At No. 4 came Landry Shamet, whose shooting off the bench Smith called a genuine swing factor. "Did you notice he hit 11 of his last 12 threes in that series against the Cleveland Cavaliers?" he said. "If this man comes off the bench and he's draining those three-point shots, that's a problem for the San Antonio Spurs. Wemby at seven-foot-five can't do much about that." Smith conceded the comparison he reached for was hyperbole -- "he looked a little bit like Steph Curry" -- but stood by the underlying point.
No. 3 was Karl-Anthony Towns, and the instruction was simple: stay out of foul trouble and stay behind the arc. "You can't get in the game and get taken out of the game," Smith said. "We need you in there as a facilitator, being that threat from long range that Wemby and others have got to come out and guard. We need you behind the three-point line all day, every day."
Mikal Bridges landed at No. 2 as what Smith called "the wild card." After a quiet end to the regular season, Bridges has caught fire in the playoffs. "He's been fantastic. The brother shooting over 60 percent in the conference finals," Smith said, adding that Bridges will also draw tough defensive assignments on the perimeter, occasionally even against Wembanyama away from the rim.

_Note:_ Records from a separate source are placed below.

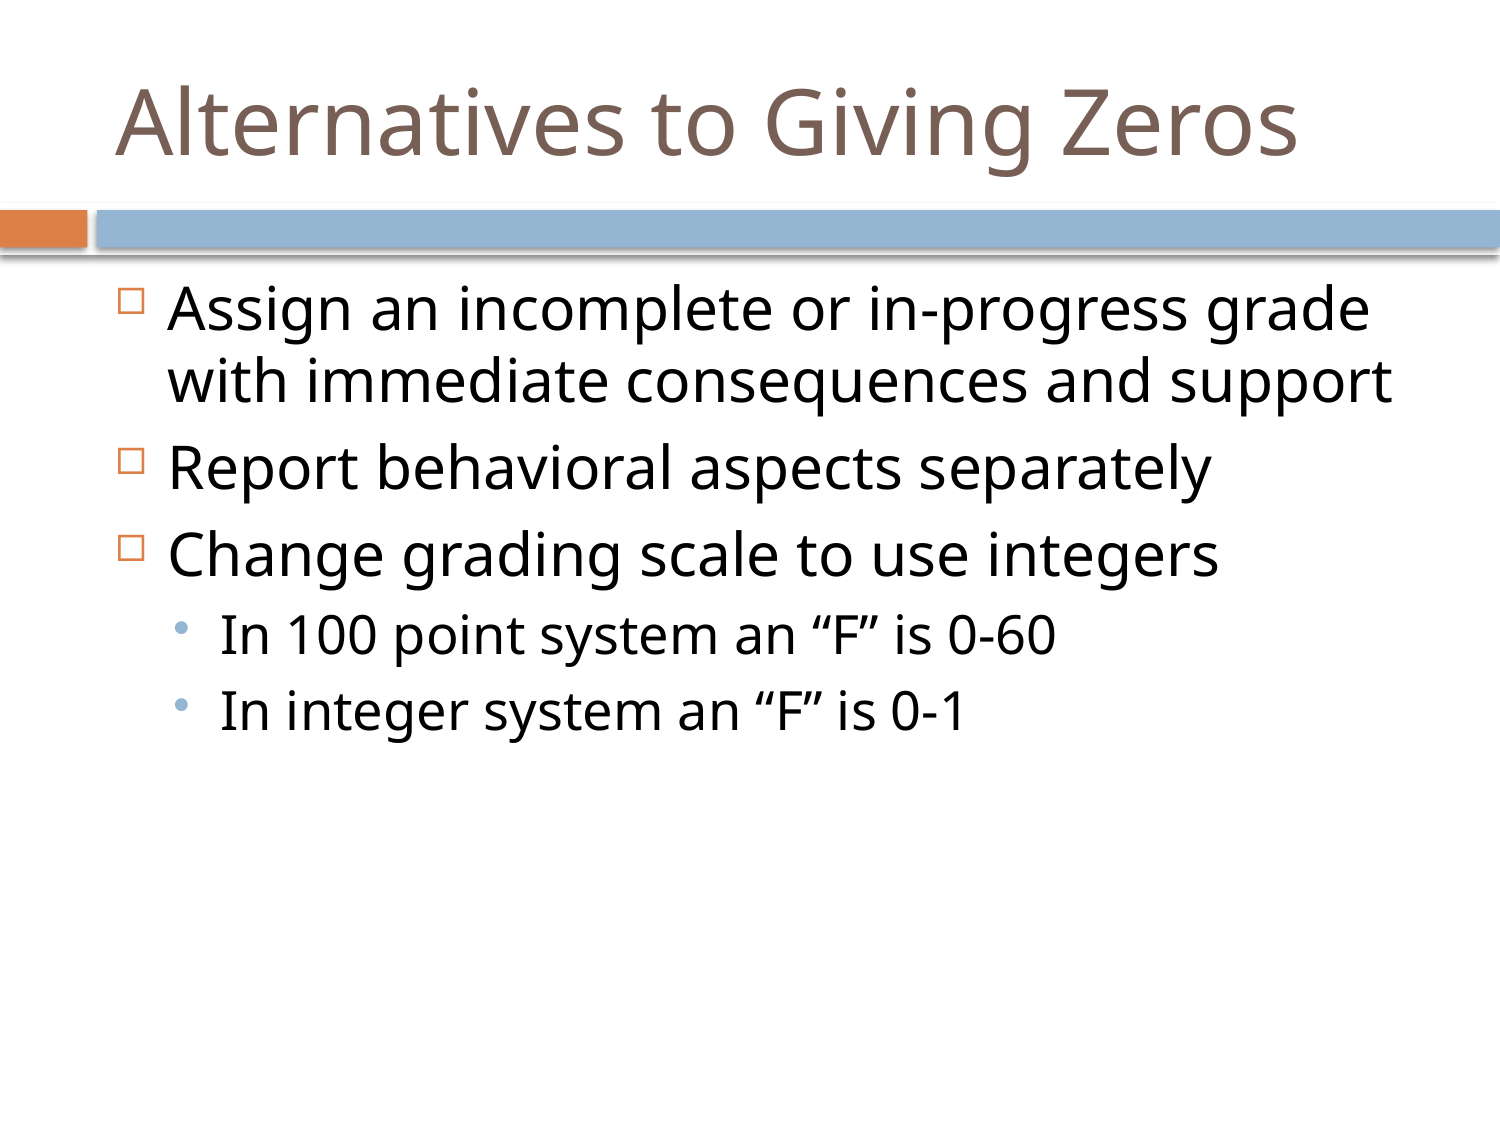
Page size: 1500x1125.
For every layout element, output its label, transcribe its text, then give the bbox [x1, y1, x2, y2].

title Alternatives to Giving Zeros [100, 37, 1438, 200]
list Assign an incomplete or in-progress grade with immediate consequences and support Report behavioral aspects separately Change grading scale to use integers In 100 point system an “F” is 0-60 In integer system an “F” is 0-1 [100, 262, 1438, 1000]
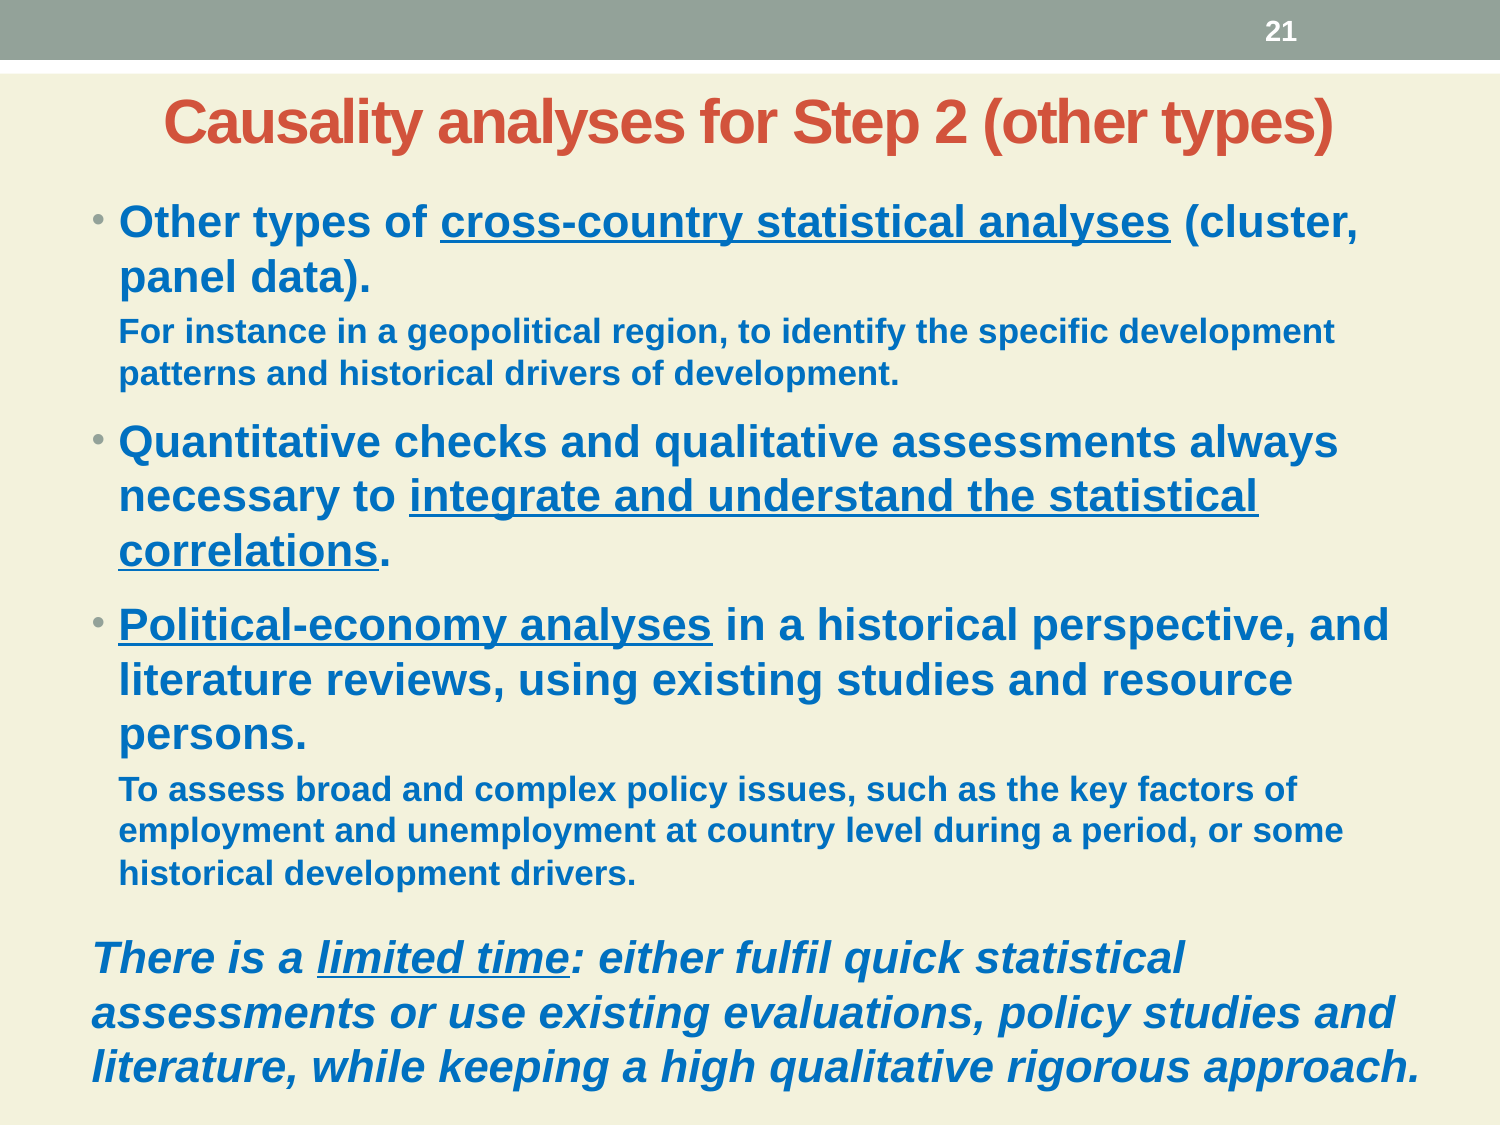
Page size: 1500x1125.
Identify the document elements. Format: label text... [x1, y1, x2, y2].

title Causality analyses for Step 2 (other types) [75, 63, 1425, 173]
text_box Other types of cross-country statistical analyses (cluster, panel data). For instance in a geopolitical region, to identify the specific development patterns and historical drivers of development. Quantitative checks and qualitative assessments always necessary to integrate and understand the statistical correlations. Political-economy analyses in a historical perspective, and literature reviews, using existing studies and resource persons. To assess broad and complex policy issues, such as the key factors of employment and unemployment at country level during a period, or some historical development drivers. There is a limited time: either fulfil quick statistical assessments or use existing evaluations, policy studies and literature, while keeping a high qualitative rigorous approach. [76, 184, 1447, 1106]
slide_number 21 [1250, 3, 1425, 57]
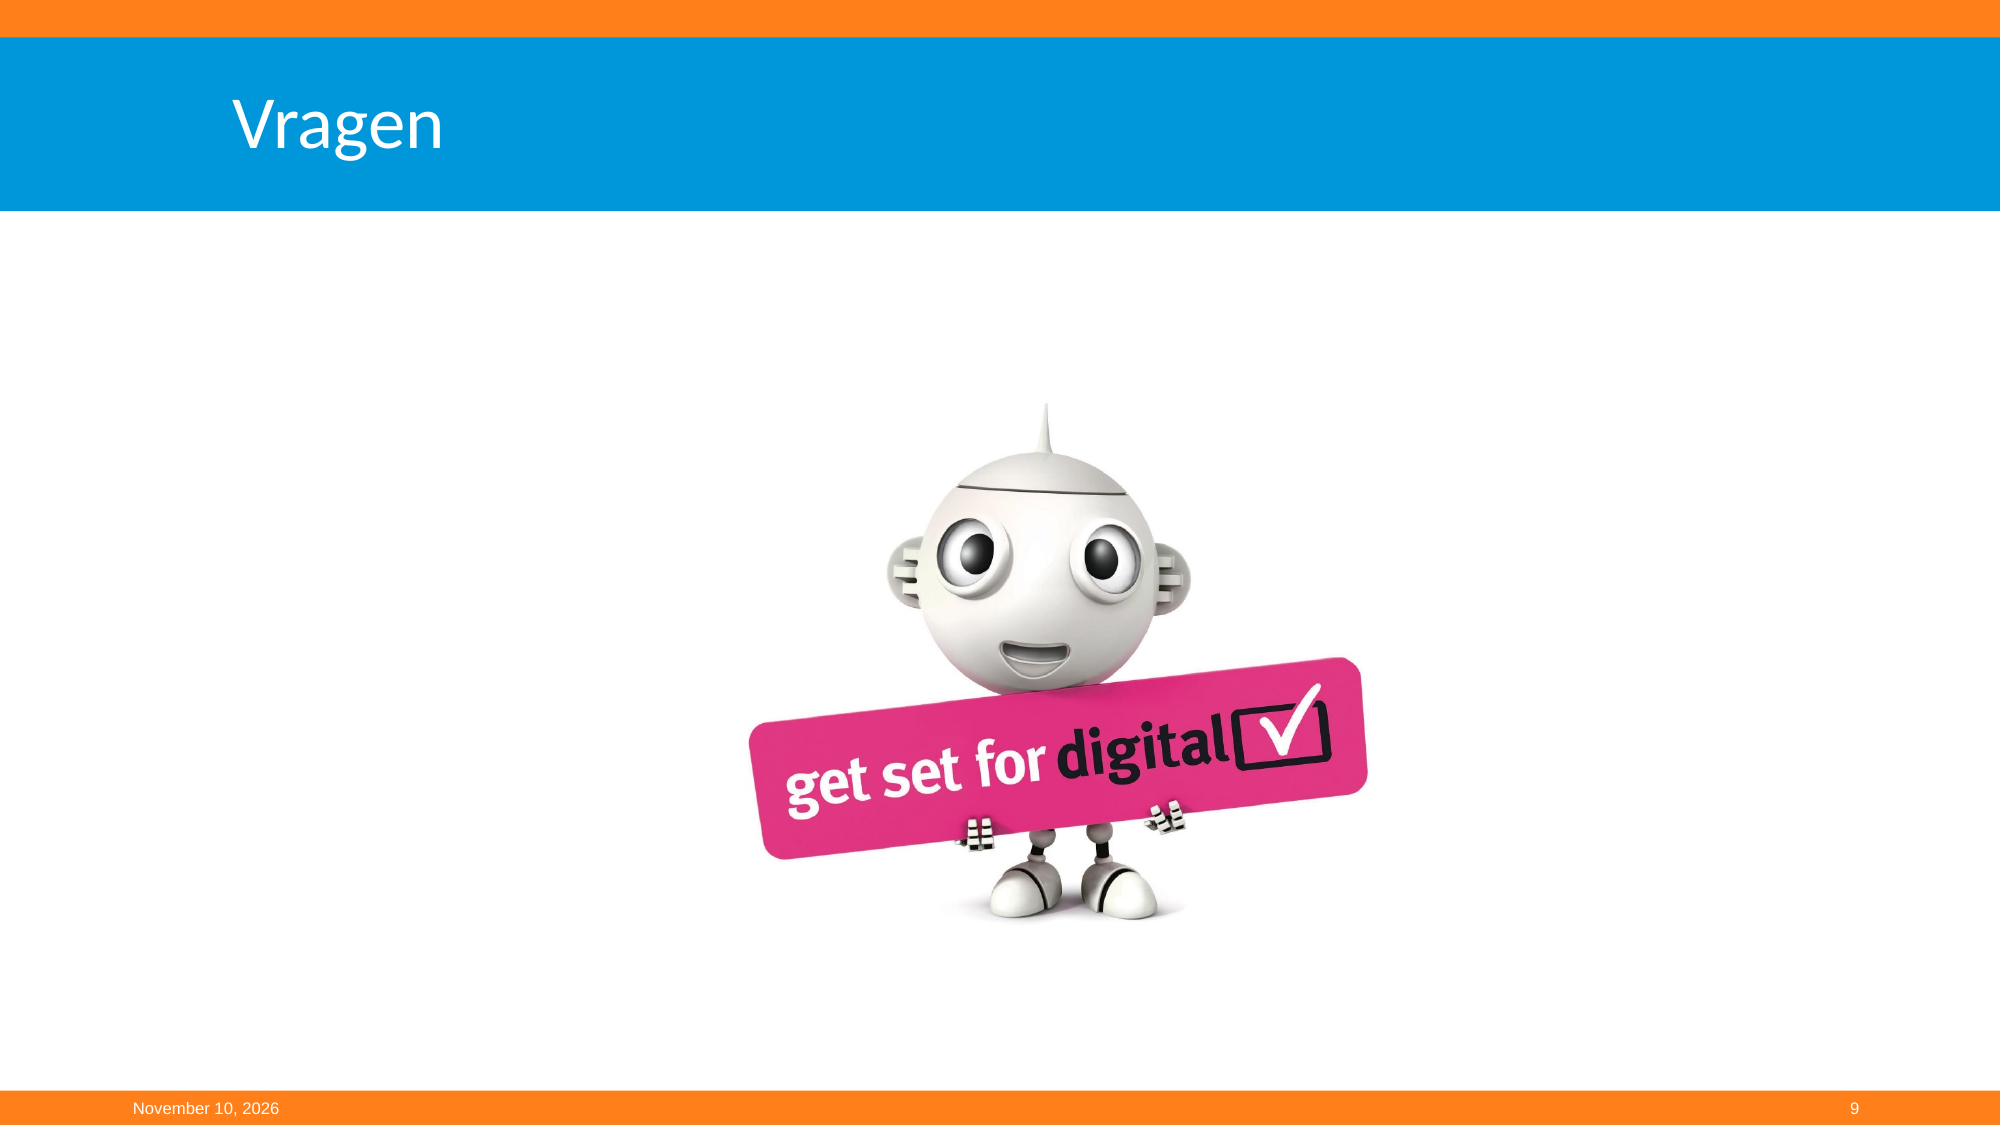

His No. 1, predictably, was Jalen Brunson -- but framed in an unusual way. "Wemby at seven-five can't be the biggest dude in the series," Smith argued. "Jalen Brunson has got to be bigger than Wembanyama. He has to have such an impact that he ends up being an even bigger factor with the ball in his hands as the point guard than even Wemby is going to be, because the Knicks are going to need the collection of all of this in order to erase what I consider to be a 53-year curse."
The First Take panel largely endorsed the list, though one co-host argued Smith had buried the most important item. "The number one thing that you didn't put on the list," he said, "is keep Jalen Brunson safe at all costs. Don't let him get hurt. This list doesn't matter without Jalen Brunson."
There was also agreement that New York's depth, not its stars, is the genuine X-factor. "The bench has to come up big in order for them to win this series," one panelist said. "The bench has to continue to come in and uplift the starters." Cam'ron, the guest host, graded the segment a rare nine, while another voice handed Smith an A-plus -- by his own telling, the first he had given out all postseason.